We are justified in Christ’s Resurrection.  I don’t feel justified.  Well do you feel like Christ is raised?  Does it matter?  No!  Christ is raised, you are in that action justified!  Hallelujah!

Let’s finish this sentence  …so that in the day of Christ I may be proud that I did not run in vain or labor in vain.  So many observations to make here but I have time for just one:

Paul says that, at the future time when Christ returns again in glory, and then looking back to the time when he was in prison writing this letter, if these brothers and sisters had been marked, not by complaining and grousing, but by their trust in their Father through their holding fast to the word of life – all his labor will have been worthwhile.  If instead of these people moaning and sulking and griping and censoriousness they be children of God – trusting instead of fearing, believing instead of living by their feelings…that’s what his ministry had been all about.  

In other words: this is not a small matter.  

Church, take our attitudes and words seriously.  Of course, we should each ask ourself, am I a regular whiner and fault-finder?  Do my kids think of me as a complainer?  Am I moody around the house?  Do my colleagues know me as someone a little surly?  Prickly?  Am I carrying around resentments? 

Church, when outsiders think of us do they perceive that we be children of God, trusting Him, steadily weathering the ebbs and flows of ministry in New England with pluck, with optimism, with good humor, with reasonableness, a congregation of people facing our personal trials and setbacks with hope…or are we reckoned to be a combative bunch, thin-skinned, defensive, gloom-and-doomers, tough on society, ragging on other Churches, always having the pastor and deacons for lunch, afraid of what’s coming down the road, always ready to believe that God has abandoned us, always moaning that we don’t have enough money or people or whatever to move forward or even take ourselves seriously?  

You know, I’ve heard a name mentioned quite a few times recently: Len Waterman.  Len started this church in 1968.  The first service was on 3 November.  Now Len is with the Lord.  I like to think about today’s conclusion as from him:

Dear Brothers and Sisters of SBC:  Work out your own salvation with fear and trembling.   You obviously don’t need me – I’ve been gone for a while.  You do need God, and you have Him.  God is here – not in this building but among this people – individuals and relationships and culture – who are constituted as Somers Baptist Church. 

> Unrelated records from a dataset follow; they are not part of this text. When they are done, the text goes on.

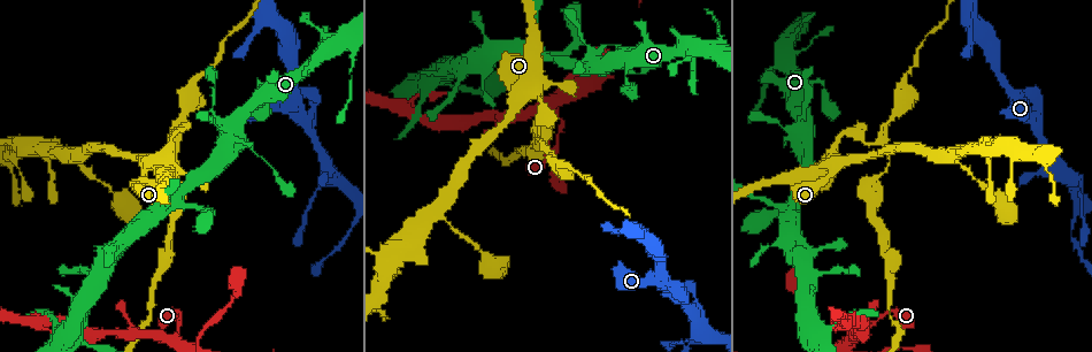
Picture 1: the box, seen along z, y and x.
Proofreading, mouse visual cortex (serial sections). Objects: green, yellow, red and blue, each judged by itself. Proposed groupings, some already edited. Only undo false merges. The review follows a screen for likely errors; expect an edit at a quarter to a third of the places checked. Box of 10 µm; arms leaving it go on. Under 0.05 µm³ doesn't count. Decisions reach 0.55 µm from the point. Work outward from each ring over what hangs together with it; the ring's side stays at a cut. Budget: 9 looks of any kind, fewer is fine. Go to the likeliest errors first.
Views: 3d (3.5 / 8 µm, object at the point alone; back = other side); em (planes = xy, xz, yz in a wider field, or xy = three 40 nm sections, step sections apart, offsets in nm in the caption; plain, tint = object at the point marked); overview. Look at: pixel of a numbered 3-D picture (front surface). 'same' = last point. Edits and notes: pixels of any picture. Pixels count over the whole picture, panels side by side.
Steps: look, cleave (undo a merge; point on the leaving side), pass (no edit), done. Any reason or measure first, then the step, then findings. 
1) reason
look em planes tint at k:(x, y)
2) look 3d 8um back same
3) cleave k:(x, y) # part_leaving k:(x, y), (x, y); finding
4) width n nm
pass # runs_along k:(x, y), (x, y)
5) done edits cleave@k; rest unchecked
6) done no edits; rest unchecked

sharp bend
look 3d 8um at 1:(879, 140)

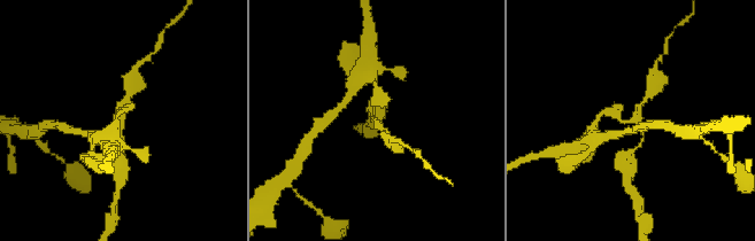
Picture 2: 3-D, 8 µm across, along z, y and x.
arms 3; arm_widths 150, 200, 200 nm; shape alone is not enough
look em xy step 3 tint same

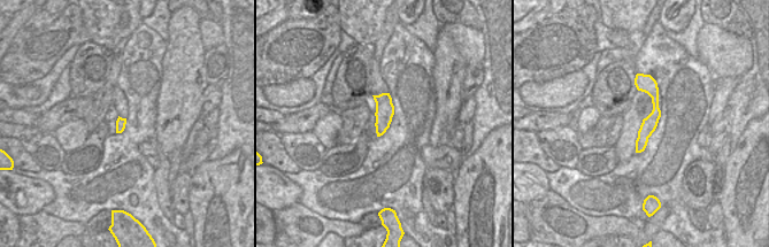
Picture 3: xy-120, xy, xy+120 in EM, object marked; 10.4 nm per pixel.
width 190 nm
cleave 2:(374, 123) # a second cell is stuck on

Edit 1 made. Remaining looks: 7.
look overview

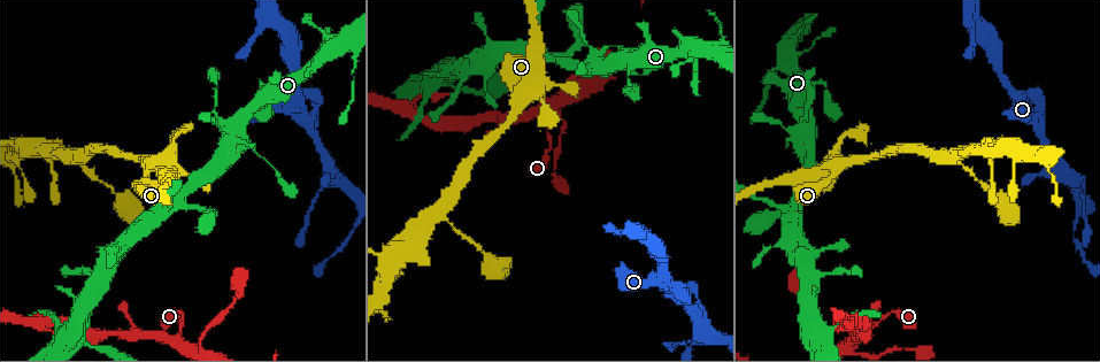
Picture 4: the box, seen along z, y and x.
looks like a crossing
look 3d 3.5um at 4:(176, 337)

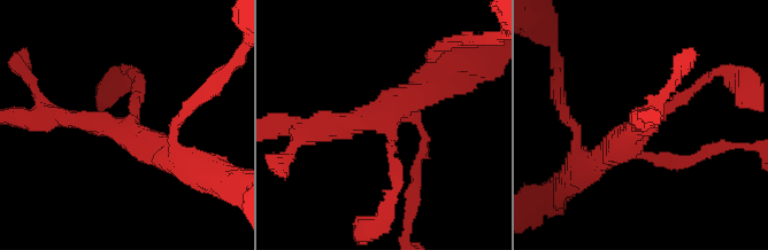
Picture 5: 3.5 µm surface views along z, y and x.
look em xy step 2 plain at 5:(124, 127)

Brothers and Sisters, because God is here as a Mighty Savior it’s mighty important that you not be known for whining about your life or for being hard on other people, especially one another.  That’s easy.  That’s natural.  That’s what Adam and his children do.  

However, if instead of this typical response to life, in small and big ways you trust God your Heavenly Father, you’re going to stand out.  Your forbearance and gratitude will be a light in Somers, and some struggling people will be drawn into it.  

So go ahead and work at getting and maintaining a good attitude – try out some different things: a complaint jar maybe?  A gratitude journal.  Times of testimony in church.  Singing.  Including songs of lament for venting.  Instead of criticizing people approach them privately with concerns… and then only if you think it’s wouldn’t be healthy to just overlook their faults and foibles.  

But in combatting complaining the main thing is, dear Brothers and Sisters, keep Jesus and His Cross and that Empty Tomb in front of you.  Your sins punished…in Him.  Your life started again…in Him.  God is for you.  Hallelujah.  Keep that old story constantly fresh, because that old story is what makes you fresh, new, a new creation.  A restored image bearer.  

Brothers and Sisters, when I was among you I woke up early, I battled temptations, I fought off quitting, I entered into difficult conversations…I ran and labored.  But if you be people of gratitude and good humor, if you behave as true children of God, if you are practiced in feeding from this word of life…well, all the trouble I went through will have been more than worth it.